Enrichment Wednesdays: ACES Afterschool Adventures


ACES Staff

March 18, 2015

Enrichment Wednesdays: ACES Afterschool Adventures

What do you know about the mysterious Blumber Bug or the fierce predator known as the Scubri? Have you ever heard of the dragon-like Bloober that can only survive in a habitat filled with Bloober trees? Neither had I, until several weeks ago, when one of my students carefully explained that all these creatures belonged in the imaginary land that he had created in our afterschool ACES program. 

This year, all elementary and middle schools in the Roaring Fork School District have instated early release Wednesdays so that teachers can participate in professional development. As a result, schools have installed weekly afterschool enrichment programs and enlisted community members and organizations as teachers. These Enrichment Wednesdays have created another opportunity for ACES educators to teach fun and creative programs up and down the Roaring Fork Valley. This fall we taught a “Science Explorers” class at Basalt Middle School, which we followed with “Wild Words with ACES: Where Art and Science Meet” at Crystal River Elementary School in Carbondale. 

The focus of Wild Words was to blend environmental science and creativity through writing and art. The course culminated with a project in which students crafted a poem modeled after “The Magic Box” by Kit Wright. These poems describe all the things, real and imaginary, that each author would bring along on a journey to an imaginary land far, far away. The poem was organized such that students wrote about their favorite sensory experiences and also designed the biota, habitat, and climate of the fictional land their box would land in. While crafting their poems, students poured over field guides of local animals, plants, and insects, gaining ideas and inspiration. Their writing featured both the real and the imaginary:

“My box will land in a place that looks like snow and feels so warm that you might want to stay there forever.”

“My box will land in a place that looks like a haven for dragons, and I am their king!”

“I will put in the box a water breathing owl.”

   

With poems finished, students illustrated their poems and completed the project by crafting a diorama of the box itself.
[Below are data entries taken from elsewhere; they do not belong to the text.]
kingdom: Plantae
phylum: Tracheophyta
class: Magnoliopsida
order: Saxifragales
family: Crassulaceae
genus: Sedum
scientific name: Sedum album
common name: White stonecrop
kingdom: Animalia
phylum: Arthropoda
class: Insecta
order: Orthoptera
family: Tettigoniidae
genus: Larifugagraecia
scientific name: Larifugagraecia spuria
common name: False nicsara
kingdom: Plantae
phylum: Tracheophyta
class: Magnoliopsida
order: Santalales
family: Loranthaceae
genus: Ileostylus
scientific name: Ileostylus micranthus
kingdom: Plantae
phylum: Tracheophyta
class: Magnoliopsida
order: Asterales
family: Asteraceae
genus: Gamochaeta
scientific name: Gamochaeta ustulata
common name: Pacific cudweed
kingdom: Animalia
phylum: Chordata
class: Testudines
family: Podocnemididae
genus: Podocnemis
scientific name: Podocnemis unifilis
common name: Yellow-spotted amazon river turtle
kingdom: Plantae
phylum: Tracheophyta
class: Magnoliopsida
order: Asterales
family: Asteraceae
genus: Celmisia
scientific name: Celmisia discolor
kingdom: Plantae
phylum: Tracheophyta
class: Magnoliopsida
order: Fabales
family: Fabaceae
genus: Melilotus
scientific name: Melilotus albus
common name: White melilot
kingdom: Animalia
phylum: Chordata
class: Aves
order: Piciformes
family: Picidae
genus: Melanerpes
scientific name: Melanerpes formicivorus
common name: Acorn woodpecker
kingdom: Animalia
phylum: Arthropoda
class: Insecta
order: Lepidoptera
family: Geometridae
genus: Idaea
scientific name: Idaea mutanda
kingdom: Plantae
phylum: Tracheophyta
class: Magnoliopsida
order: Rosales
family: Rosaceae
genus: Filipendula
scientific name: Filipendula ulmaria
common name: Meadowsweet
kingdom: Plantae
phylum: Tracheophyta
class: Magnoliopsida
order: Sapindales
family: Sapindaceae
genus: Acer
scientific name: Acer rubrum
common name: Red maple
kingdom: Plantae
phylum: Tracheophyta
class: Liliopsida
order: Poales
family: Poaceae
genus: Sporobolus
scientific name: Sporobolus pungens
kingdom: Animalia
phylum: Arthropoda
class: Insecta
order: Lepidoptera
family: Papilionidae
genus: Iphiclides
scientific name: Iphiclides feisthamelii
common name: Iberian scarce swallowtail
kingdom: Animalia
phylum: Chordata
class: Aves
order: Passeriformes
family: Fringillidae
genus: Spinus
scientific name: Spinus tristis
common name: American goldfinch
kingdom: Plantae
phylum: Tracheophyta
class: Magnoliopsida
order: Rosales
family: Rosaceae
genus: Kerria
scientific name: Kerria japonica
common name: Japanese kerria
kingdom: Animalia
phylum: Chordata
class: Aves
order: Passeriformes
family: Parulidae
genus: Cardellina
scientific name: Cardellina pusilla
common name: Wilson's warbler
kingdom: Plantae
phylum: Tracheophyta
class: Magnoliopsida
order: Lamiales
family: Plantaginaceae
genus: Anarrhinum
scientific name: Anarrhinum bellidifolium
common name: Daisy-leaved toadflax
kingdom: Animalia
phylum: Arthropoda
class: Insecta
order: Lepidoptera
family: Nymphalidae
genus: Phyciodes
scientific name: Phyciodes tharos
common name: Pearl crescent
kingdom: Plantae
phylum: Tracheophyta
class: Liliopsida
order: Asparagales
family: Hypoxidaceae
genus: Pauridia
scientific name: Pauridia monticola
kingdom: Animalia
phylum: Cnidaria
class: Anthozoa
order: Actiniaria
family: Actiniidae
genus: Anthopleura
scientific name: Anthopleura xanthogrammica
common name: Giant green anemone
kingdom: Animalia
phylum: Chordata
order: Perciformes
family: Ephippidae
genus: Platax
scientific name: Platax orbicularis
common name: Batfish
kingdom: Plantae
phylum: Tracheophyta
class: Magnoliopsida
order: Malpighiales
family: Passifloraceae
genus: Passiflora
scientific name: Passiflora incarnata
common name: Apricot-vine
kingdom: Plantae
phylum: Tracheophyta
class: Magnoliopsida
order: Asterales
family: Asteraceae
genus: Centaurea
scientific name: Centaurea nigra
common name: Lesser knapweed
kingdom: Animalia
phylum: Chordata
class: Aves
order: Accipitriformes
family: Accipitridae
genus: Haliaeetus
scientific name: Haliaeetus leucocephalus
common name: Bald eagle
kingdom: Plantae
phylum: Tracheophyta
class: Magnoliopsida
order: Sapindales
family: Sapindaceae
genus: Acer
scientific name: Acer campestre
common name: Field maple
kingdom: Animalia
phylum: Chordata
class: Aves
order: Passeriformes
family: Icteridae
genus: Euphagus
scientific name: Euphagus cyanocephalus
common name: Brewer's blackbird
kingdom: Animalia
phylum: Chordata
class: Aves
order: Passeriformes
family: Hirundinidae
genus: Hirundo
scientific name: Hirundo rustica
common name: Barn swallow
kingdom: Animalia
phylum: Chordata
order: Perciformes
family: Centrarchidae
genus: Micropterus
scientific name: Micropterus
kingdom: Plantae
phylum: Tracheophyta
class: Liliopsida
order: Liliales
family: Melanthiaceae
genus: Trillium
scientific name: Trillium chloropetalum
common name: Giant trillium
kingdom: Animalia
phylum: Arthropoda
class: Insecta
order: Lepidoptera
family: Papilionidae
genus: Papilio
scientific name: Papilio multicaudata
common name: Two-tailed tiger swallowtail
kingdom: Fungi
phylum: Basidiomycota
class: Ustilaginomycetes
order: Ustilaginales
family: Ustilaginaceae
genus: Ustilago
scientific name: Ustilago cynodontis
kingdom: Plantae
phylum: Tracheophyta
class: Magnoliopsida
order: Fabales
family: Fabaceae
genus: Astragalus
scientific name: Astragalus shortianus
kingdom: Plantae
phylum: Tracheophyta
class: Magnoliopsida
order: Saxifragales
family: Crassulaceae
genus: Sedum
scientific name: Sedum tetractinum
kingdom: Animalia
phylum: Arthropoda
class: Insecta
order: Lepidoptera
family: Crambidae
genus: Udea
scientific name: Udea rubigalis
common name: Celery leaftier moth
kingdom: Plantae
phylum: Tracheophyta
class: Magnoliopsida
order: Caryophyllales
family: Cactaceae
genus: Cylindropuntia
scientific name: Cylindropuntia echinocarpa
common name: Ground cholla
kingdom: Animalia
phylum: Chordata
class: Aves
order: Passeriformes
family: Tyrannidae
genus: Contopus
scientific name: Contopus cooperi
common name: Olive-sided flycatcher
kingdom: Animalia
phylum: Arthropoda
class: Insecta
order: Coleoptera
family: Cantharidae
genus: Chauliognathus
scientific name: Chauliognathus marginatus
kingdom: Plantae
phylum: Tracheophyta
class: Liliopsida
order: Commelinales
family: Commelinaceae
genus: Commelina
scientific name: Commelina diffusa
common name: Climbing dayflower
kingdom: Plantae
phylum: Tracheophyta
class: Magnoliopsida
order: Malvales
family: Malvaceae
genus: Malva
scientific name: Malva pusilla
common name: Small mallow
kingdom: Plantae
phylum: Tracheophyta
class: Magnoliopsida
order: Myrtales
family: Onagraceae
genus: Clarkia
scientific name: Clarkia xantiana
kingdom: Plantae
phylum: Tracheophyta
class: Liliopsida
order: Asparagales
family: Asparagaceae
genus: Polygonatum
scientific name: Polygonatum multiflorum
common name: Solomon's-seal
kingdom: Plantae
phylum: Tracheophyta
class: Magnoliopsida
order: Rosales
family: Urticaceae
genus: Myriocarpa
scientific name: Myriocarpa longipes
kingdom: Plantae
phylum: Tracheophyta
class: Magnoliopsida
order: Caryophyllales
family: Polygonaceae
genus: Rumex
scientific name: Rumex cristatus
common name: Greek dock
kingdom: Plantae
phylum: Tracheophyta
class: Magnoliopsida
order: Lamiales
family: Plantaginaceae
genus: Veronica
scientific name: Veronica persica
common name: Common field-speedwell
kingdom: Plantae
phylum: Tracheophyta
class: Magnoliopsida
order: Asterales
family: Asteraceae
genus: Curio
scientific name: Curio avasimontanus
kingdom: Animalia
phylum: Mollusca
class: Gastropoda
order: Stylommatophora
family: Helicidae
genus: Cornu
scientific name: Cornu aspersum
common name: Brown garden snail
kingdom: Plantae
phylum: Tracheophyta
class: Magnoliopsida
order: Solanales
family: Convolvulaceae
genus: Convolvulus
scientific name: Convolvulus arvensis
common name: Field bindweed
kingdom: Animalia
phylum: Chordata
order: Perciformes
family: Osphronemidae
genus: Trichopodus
The boxes contained thunderstorms and peach trees, “bugbane” plants and sunflowers, red foxes and “harmless bees.” On our last class, students read their poems and presented their boxes to the class with pride. 

For me, this program is a beautiful example of what can happen when students are directors of their own learning, seamlessly blending their knowledge of the environment, ecology, and adaptations with wildly expressive imaginations and a keen sense of curiosity.